California arde

Veinte muertos, más de 1,100 viviendas y 400 mil acres quemados es el saldo provisional. Tras cobrarse al menos 20 vidas, obligar a decenas de miles a abandonar su vivienda y de calcinar cientos de casas y cientos de miles de acres de arbolado, los incendios que asolan al sur de California siguen descontrolados. Otras 30 mil personas podrían tener que abandonar sus casas.

Desde Simi Valley al norte hasta San Diego al sur, desde San Bernardino al este hasta el mar al oeste, el sur de California continúa cercado por las llamas avivadas por los vientos Santa Ana que han obligado a poner en estado de emergencia a toda la región.

La declaración de emergencia federal permitirá que las autoridades soliciten fondos federales para acudir en ayuda de miles de personas que han sufrido la pérdida de sus hogares.

La Casa Blanca señaló en un comunicado emitido en Washington que se ordenará la entrega de fondos federales a los condados de Los Ángeles, San Bernardino, San Diego y Ventura, los cuales fueron declarados en emergencia.

William Bamattre, jefe del Departamento de Bomberos de la ciudad de Los Ángeles, dijo que la situación era muy complicada e inusual ya que prácticamente todo el estado estaba siendo perjudicado.

A medida que pasan las horas aumenta el número de casas destruidas, ya más de 1,100 y más de 400 mil acres calcinados desde la frontera sur hasta el norte de Los Ángeles, lo cual ya ha convertido a estos incendios en los más mortíferos en 10 años. Al menos no ha subido la cifra de muertos en la zona, 13, aunque hoy se conoció la muerte de dos personas en Ensenada, Baja California Norte, México. Al menos 30 mil personas corren el peligro de tener que abandonar sus viviendas y agregarse a otros miles que tuvieron que hacerlo en los últimos días.

El estado está gastando de cinco a seis millones de dólares diarios y se estima que controlarlos costará entre 90 y 100 millones.
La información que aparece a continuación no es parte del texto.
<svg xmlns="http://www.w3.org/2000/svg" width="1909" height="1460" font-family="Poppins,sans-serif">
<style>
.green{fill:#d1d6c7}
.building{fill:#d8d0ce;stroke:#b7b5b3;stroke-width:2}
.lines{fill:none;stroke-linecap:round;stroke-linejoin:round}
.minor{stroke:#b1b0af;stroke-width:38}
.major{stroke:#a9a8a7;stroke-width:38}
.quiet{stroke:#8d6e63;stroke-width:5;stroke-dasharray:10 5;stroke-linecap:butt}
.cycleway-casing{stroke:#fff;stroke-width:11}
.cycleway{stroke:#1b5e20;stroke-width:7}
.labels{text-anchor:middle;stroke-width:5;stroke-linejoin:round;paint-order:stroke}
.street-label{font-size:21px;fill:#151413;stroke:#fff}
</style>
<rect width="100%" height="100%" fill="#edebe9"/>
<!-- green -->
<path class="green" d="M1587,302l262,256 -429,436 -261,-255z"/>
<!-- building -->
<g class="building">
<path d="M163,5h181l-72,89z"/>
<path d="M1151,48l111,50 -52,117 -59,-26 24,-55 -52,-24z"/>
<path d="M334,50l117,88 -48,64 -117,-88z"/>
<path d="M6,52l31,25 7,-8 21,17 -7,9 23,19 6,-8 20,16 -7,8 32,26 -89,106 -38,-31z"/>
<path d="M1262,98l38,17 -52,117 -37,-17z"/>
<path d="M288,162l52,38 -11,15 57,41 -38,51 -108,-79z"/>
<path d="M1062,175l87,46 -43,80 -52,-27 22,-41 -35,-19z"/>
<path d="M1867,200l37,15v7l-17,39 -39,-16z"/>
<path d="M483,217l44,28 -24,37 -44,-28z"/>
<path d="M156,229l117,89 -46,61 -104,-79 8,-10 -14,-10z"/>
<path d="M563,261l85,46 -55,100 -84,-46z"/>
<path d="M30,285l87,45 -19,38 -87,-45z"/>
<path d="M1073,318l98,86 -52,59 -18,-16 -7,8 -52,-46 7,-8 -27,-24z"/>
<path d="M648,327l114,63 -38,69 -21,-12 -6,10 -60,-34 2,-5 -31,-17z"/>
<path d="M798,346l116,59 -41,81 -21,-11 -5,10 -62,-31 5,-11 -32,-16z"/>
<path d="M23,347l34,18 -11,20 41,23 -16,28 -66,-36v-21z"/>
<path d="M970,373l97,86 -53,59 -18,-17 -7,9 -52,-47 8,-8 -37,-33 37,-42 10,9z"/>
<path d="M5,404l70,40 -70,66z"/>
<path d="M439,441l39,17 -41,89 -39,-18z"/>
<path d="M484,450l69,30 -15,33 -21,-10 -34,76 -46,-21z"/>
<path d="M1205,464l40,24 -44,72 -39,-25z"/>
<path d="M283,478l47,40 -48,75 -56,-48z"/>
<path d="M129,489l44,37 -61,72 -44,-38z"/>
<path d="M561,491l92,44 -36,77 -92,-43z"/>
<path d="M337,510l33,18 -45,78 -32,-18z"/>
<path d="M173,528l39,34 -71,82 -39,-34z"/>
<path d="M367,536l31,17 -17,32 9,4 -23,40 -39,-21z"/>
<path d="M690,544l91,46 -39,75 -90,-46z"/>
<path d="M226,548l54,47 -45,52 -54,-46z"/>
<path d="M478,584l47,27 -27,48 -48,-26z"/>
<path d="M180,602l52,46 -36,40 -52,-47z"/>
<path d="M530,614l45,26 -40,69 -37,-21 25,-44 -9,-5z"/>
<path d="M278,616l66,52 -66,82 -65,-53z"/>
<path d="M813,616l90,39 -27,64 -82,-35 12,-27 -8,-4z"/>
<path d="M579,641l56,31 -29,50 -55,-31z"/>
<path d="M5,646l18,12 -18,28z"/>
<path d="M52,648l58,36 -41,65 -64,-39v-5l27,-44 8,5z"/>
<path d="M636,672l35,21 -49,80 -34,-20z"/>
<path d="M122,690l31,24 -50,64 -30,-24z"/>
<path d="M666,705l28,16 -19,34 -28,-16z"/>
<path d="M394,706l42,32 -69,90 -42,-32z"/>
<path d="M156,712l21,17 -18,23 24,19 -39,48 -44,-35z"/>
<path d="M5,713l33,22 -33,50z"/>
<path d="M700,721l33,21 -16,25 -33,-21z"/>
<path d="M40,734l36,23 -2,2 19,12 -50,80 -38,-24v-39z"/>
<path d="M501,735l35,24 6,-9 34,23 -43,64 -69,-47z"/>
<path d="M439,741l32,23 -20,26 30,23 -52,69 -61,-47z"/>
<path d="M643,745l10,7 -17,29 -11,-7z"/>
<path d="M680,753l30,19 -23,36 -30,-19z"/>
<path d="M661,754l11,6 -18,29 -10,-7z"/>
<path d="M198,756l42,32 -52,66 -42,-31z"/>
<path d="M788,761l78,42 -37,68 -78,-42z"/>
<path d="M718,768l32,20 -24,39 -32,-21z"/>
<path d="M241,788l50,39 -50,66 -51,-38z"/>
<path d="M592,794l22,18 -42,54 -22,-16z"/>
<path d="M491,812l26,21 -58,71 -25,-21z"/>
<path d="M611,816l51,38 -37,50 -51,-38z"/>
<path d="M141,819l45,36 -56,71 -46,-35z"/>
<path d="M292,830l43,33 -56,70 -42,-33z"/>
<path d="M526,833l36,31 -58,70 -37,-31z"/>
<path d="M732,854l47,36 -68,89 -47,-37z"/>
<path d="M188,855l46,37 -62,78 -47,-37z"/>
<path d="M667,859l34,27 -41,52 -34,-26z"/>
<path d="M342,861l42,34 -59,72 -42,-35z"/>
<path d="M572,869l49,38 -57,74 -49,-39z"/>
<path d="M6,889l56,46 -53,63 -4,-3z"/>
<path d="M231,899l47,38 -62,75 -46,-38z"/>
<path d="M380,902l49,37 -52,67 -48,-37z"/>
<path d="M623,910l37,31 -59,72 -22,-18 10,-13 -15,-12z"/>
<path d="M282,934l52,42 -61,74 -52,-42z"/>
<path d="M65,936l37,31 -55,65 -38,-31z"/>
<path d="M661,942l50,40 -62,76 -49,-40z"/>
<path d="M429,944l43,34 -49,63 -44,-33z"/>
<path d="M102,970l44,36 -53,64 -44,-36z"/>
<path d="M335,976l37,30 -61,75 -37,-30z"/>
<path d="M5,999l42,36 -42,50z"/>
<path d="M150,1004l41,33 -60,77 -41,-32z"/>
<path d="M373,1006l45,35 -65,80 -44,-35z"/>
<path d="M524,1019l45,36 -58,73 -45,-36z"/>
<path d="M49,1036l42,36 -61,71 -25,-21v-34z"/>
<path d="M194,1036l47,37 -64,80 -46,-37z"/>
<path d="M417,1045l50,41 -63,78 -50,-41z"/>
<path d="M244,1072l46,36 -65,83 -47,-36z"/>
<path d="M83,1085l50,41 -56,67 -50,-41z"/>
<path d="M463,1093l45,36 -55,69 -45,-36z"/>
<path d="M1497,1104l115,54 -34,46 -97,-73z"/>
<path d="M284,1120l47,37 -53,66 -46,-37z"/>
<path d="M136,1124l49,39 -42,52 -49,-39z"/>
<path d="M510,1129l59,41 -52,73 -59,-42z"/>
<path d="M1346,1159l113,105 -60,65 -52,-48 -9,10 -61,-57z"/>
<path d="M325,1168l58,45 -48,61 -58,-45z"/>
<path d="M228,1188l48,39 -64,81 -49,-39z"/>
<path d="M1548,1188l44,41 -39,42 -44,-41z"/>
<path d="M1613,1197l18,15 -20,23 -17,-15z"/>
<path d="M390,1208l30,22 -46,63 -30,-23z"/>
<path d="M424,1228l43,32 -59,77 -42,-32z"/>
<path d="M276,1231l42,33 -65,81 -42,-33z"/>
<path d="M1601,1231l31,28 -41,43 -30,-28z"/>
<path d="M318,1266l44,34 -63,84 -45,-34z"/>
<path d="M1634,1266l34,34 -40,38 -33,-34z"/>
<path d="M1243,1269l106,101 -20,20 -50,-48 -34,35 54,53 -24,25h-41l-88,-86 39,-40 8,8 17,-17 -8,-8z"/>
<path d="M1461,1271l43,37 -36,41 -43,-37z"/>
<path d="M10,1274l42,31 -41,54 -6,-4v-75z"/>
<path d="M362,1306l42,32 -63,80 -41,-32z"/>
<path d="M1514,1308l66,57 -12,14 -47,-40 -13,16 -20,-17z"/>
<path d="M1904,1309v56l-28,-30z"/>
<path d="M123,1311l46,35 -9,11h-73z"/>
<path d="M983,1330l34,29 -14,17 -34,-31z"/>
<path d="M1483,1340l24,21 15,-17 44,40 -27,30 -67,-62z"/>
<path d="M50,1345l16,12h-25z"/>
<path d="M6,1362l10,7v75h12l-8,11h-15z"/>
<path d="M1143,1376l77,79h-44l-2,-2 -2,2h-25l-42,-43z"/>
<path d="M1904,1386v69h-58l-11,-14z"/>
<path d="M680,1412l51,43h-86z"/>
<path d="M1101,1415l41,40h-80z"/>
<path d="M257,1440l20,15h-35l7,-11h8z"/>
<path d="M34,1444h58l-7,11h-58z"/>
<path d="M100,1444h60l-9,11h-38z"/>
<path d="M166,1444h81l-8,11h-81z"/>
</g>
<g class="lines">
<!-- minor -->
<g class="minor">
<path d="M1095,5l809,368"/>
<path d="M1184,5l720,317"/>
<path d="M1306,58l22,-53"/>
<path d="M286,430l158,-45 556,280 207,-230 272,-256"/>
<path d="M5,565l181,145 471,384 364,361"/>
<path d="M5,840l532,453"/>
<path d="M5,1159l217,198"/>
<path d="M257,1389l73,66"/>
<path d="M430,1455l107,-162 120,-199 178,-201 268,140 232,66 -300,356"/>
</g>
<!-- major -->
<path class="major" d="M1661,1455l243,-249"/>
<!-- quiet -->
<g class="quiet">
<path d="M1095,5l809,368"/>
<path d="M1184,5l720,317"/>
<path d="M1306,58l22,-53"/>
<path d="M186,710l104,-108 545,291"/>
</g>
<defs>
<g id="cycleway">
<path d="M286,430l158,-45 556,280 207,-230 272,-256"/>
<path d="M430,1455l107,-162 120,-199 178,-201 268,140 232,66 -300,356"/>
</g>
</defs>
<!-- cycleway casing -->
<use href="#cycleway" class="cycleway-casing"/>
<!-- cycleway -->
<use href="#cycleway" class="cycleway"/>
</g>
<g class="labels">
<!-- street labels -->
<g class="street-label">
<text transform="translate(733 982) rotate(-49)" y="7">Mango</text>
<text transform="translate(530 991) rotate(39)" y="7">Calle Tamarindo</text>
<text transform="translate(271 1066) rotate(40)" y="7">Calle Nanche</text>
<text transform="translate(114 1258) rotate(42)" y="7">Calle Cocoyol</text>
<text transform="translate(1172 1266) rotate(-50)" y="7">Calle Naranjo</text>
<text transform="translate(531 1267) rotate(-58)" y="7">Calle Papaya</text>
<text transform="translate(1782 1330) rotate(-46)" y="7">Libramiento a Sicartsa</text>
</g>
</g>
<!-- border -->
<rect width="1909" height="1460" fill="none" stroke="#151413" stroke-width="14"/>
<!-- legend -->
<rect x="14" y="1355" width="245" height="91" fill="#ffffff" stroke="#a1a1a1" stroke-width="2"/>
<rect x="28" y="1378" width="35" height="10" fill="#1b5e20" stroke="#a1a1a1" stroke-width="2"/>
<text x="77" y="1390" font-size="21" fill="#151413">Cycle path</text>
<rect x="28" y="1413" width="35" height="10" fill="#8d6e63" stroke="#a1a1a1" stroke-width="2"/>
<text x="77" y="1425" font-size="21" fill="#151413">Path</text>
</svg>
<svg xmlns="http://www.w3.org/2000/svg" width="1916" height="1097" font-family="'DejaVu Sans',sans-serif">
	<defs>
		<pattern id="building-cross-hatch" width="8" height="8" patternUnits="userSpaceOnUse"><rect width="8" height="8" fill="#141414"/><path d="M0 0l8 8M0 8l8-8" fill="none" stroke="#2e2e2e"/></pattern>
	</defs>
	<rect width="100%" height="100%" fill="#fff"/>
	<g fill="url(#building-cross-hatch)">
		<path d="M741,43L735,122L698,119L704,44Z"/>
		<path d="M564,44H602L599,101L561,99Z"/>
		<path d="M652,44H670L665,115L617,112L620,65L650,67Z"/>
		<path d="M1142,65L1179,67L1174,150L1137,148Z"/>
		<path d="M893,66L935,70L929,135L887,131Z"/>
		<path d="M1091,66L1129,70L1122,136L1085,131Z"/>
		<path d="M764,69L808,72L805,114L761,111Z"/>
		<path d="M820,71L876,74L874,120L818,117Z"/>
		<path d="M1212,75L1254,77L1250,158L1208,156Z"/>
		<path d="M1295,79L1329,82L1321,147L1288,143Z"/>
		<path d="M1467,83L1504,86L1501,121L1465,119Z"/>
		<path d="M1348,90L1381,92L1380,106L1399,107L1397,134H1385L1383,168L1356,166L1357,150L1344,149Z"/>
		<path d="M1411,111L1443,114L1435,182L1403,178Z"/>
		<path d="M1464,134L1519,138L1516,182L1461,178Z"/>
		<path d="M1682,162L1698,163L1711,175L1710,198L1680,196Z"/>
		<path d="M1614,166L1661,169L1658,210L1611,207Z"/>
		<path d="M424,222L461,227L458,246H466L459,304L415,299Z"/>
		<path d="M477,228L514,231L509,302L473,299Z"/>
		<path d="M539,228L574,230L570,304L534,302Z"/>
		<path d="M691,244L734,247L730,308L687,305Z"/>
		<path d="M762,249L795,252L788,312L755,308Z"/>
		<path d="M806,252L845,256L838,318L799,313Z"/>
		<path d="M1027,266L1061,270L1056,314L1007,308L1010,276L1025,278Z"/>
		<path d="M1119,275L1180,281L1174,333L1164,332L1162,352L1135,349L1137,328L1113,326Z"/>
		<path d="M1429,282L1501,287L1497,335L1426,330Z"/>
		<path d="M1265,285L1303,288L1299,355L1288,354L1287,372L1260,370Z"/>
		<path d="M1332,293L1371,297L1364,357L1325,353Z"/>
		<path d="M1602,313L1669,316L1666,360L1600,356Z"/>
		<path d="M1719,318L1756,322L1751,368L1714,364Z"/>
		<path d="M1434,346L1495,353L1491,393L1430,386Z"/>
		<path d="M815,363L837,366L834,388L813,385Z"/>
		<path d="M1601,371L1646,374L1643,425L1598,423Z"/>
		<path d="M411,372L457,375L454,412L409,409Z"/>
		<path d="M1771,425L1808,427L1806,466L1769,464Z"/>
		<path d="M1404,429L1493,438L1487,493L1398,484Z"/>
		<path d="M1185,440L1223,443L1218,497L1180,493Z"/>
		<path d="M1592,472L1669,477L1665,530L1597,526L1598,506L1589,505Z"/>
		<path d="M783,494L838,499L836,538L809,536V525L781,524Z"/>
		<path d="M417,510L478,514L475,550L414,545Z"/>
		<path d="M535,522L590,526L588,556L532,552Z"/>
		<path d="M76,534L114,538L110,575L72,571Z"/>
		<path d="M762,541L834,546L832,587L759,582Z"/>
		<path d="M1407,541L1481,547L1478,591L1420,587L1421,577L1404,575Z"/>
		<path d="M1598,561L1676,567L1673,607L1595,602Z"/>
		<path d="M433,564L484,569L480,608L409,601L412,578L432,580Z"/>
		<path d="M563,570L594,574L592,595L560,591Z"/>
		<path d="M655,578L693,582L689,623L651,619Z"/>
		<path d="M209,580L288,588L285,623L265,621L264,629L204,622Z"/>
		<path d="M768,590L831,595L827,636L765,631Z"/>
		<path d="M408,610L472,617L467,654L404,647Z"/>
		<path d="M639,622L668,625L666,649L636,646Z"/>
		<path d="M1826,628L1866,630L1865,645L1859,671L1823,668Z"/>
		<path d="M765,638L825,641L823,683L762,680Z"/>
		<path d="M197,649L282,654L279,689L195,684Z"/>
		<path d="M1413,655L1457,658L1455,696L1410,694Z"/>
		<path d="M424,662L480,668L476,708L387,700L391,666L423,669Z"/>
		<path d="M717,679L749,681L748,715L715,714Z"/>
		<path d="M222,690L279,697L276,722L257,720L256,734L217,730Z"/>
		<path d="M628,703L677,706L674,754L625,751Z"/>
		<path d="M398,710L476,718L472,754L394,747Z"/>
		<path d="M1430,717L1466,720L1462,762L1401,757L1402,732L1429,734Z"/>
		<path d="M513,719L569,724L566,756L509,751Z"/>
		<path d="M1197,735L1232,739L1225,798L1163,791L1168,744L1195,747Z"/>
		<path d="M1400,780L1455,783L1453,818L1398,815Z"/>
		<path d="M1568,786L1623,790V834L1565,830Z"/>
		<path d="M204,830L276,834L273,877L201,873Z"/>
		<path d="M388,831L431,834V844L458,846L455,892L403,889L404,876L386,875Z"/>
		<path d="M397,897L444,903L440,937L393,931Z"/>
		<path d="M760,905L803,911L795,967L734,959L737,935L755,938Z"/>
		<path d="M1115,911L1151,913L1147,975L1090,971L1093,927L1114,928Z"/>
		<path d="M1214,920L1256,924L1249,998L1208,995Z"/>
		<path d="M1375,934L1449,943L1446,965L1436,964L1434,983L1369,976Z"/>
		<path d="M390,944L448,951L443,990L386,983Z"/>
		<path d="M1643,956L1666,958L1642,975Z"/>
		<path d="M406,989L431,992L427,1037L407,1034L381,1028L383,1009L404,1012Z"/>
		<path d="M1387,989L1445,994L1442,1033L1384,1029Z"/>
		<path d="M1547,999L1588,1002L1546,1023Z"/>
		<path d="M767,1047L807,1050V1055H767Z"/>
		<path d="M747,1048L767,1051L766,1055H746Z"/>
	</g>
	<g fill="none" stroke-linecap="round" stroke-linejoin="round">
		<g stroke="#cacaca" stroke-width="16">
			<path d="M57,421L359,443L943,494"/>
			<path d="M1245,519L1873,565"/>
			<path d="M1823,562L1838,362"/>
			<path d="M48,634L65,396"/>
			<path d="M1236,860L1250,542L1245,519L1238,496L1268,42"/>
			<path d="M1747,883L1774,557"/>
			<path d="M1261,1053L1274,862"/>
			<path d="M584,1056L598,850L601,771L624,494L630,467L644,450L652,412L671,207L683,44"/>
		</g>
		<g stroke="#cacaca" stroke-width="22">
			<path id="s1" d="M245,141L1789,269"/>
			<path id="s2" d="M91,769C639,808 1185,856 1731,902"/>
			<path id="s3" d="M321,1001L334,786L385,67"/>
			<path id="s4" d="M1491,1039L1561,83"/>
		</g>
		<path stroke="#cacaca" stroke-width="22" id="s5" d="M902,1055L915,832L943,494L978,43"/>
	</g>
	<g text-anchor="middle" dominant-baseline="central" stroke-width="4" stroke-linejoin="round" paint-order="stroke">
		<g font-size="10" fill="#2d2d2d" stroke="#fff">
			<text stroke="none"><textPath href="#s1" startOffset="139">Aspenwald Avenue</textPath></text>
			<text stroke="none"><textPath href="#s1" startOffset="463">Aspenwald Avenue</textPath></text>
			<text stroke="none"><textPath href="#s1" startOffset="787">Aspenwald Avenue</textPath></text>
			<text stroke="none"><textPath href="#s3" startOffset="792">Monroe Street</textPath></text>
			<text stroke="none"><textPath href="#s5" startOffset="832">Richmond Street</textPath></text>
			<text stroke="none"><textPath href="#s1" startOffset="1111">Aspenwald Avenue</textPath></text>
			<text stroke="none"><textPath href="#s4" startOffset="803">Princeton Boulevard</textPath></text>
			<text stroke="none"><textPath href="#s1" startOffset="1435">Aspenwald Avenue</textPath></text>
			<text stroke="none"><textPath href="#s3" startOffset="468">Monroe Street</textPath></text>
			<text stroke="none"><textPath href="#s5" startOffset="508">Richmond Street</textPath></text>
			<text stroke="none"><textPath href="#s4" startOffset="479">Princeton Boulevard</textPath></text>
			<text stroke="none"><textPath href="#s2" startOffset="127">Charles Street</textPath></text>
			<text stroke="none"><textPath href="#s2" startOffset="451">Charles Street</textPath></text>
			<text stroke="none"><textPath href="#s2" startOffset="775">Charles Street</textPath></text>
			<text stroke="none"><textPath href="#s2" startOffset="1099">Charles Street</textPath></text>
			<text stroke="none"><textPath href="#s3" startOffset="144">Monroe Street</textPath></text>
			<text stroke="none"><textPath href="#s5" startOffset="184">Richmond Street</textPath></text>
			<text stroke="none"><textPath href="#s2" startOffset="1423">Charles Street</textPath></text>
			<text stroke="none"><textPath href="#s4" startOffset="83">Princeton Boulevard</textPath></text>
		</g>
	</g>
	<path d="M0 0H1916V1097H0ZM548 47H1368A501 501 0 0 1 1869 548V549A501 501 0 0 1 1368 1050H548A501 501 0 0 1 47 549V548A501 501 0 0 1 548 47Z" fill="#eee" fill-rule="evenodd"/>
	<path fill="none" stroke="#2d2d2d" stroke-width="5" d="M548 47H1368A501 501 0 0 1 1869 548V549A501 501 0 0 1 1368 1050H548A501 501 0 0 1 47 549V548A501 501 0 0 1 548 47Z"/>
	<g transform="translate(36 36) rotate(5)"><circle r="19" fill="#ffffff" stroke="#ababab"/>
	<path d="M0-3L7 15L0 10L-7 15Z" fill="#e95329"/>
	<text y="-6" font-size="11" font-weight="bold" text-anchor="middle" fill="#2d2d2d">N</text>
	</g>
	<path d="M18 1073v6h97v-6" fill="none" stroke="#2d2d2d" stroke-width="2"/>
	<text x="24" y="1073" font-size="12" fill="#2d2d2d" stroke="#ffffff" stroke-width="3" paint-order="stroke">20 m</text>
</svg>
Pero nadie está contando hasta el momento a pesar de la crisis presupuestaria del estado: “El dinero es secundario en este proceso”, expresó Steve Maviglio, secretario del gobernador Gray Davis.

El fuego provocó en todas partes que miles de residentes huyeran despavoridos, casi sin poder recoger sus pertenencias.

El alcalde de San Diego, Dick Murphy, manifestó a la prensa que en la ciudad sólo funcionan los servicios más esenciales.

El gobernador inició el proceso de movilizar a la Guardia Nacional y pedir ayuda a los estados vecinos.

Al menos uno de los incendios parece haber sido premeditado.

Muchos apenas tuvieron tiempo de tomar sus posesiones más valiosas al tiempo que las llamas devoraban los resecos montes y bosques alrededor de ellos, sitiando comunidades enteras.

Once incendios forestales estallaron al sur de California en los últimos seis días, forzando a innumerables habitantes a mudarse a casa de familiares o a albergues de la Cruz Roja hasta poder regresar a sus hogares.

La temporada de los vientos Santa Ana generalmente se extiende desde septiembre hasta febrero. Octubre suele ser el mes en que soplan más fuerte.

Las lluvias podrían comenzar en cualquier momento en la región, pero es improbable que las tormentas más importantes lleguen antes de enero. De hecho, el pronóstico del tiempo de anoche anticipaba un descenso de las temperaturas y unos vientos de Santa Ana menos pavorosos.

Algunas de las órdenes de evacuación incluyeron reservas indígenas, la Universidad Estatal de California en San Bernardino y un hospital psiquiátrico.